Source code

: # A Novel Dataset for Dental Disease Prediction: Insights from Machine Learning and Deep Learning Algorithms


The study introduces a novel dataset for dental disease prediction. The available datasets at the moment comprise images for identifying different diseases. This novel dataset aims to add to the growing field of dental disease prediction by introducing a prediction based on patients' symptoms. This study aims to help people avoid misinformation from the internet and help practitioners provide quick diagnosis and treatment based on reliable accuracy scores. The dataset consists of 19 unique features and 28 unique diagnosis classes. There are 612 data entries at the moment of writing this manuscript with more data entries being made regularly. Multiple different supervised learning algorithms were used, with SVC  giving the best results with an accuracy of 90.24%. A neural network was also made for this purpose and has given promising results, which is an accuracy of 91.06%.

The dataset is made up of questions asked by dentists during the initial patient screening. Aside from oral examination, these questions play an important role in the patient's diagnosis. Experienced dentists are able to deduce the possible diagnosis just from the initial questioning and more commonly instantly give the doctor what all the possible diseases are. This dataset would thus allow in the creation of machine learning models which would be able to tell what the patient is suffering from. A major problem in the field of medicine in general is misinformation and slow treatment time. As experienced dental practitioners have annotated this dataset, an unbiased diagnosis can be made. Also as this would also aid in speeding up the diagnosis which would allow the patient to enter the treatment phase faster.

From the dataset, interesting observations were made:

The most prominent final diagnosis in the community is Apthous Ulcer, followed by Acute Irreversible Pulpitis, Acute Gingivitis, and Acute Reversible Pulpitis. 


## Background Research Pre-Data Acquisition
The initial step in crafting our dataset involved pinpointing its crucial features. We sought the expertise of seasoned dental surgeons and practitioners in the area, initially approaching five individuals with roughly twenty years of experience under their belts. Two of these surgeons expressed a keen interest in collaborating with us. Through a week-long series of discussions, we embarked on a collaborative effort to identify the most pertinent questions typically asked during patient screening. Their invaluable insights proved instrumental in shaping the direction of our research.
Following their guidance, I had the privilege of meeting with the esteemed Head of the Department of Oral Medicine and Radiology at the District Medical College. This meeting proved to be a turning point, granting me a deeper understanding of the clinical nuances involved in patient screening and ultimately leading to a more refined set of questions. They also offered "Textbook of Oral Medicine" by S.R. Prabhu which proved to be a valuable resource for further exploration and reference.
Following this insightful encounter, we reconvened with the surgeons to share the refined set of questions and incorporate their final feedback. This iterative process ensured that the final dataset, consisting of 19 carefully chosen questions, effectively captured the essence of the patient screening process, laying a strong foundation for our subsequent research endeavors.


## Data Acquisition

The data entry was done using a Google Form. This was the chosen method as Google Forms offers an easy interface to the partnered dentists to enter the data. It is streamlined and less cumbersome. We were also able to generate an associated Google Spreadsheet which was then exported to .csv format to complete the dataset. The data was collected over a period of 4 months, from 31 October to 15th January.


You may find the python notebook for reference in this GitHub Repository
...
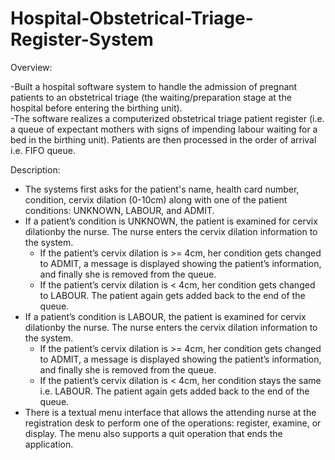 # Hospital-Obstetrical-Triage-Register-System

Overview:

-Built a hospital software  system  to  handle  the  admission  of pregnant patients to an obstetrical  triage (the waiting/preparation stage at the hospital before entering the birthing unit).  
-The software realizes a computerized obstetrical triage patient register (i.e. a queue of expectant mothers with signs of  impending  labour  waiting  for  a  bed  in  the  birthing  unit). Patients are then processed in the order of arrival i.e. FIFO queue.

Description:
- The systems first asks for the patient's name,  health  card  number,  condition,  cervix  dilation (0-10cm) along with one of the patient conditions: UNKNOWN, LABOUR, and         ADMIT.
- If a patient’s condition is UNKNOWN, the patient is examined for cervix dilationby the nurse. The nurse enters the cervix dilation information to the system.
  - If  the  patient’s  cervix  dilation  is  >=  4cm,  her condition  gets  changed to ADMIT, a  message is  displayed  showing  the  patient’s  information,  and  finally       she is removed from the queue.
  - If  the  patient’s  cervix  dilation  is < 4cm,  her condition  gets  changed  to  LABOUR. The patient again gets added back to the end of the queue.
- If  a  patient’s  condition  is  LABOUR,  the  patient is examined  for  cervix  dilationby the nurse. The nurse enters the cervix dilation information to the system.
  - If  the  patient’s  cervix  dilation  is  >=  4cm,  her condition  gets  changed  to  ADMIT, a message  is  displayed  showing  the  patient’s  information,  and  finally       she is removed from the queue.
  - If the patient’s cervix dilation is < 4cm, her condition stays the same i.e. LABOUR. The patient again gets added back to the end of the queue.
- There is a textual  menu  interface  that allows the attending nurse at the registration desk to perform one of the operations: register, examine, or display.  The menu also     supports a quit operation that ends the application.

*WHAT THE TASK REQUIRES*.
From the data above, output exactly the lines between the one containing "Source code" and the one containing "Deep Learning Algorithms", counting both of them.

*RESPONSE BELOW*.
Source code

: # A Novel Dataset for Dental Disease Prediction: Insights from Machine Learning and Deep Learning Algorithms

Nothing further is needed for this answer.